La estética del no-saber
Parte del atractivo de Rusowsky está en su rechazo a la sobreexplicación. No lo planifica, no lo racionaliza, simplemente lo hace. En un mundo saturado de branding personal y storytelling, Rusowsky es el artista que no se molesta en venderse. Y sin embargo, vende.
Visualmente, tampoco sigue el canon pop. No es estiloso, ni provocador, ni busca escandalizar. Su imagen es la de un chaval cualquiera, alguien con quien podrías cruzarte en el metro. Pero esa aparente normalidad esconde una sensibilidad muy particular para construir paisajes sonoros que combinan ternura, ironía y una melancolía casi post-digital.
Que te vaya bonito, pero conmigo: el debut de un no-cantante
En 2023 lanzó su primer álbum largo, Que te vaya bonito, pero conmigo, una obra que confirma lo que muchos intuían: que detrás del caos hay una coherencia artística. El disco se mueve entre baladas abstractas, bases que rozan el ambient y letras que parecen escritas en un grupo de WhatsApp a las tres de la mañana. Es un retrato generacional sin pretenderlo.
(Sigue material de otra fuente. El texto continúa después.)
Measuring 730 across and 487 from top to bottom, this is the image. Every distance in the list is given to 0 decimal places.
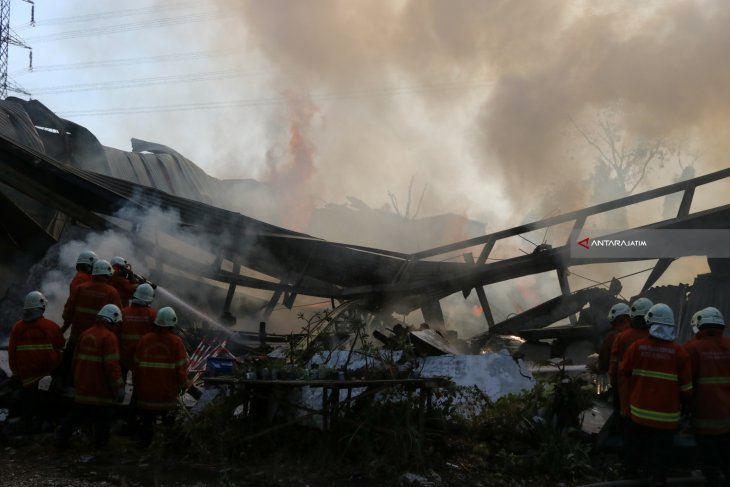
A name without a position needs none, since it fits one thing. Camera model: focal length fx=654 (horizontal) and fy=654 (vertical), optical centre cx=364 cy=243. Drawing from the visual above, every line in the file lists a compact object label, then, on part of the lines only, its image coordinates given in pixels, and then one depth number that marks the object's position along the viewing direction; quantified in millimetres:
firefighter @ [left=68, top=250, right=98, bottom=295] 7945
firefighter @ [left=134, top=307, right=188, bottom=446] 6688
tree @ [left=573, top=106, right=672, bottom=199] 35531
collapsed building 10672
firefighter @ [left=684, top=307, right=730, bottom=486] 5297
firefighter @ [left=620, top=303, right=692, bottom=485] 5324
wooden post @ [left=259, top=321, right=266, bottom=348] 11169
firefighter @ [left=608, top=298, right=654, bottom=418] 6207
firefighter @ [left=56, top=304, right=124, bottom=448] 6664
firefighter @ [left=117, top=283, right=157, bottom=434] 7320
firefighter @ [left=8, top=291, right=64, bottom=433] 7164
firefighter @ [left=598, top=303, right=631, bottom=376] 6992
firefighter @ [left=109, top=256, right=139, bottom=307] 8406
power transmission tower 35575
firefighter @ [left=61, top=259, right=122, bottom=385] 7582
Colaboraciones con otros artistas de su órbita dan al disco un aire coral, como si fuera un collage de voces de un mismo universo.
No sabemos hacia dónde va Rusowsky, ni siquiera si él lo sabe. Pero eso, precisamente, lo convierte en uno de los artistas más fascinantes del panorama actual. Porque a veces, para innovar, basta con no saber lo que estás haciendo… y hacerlo igual.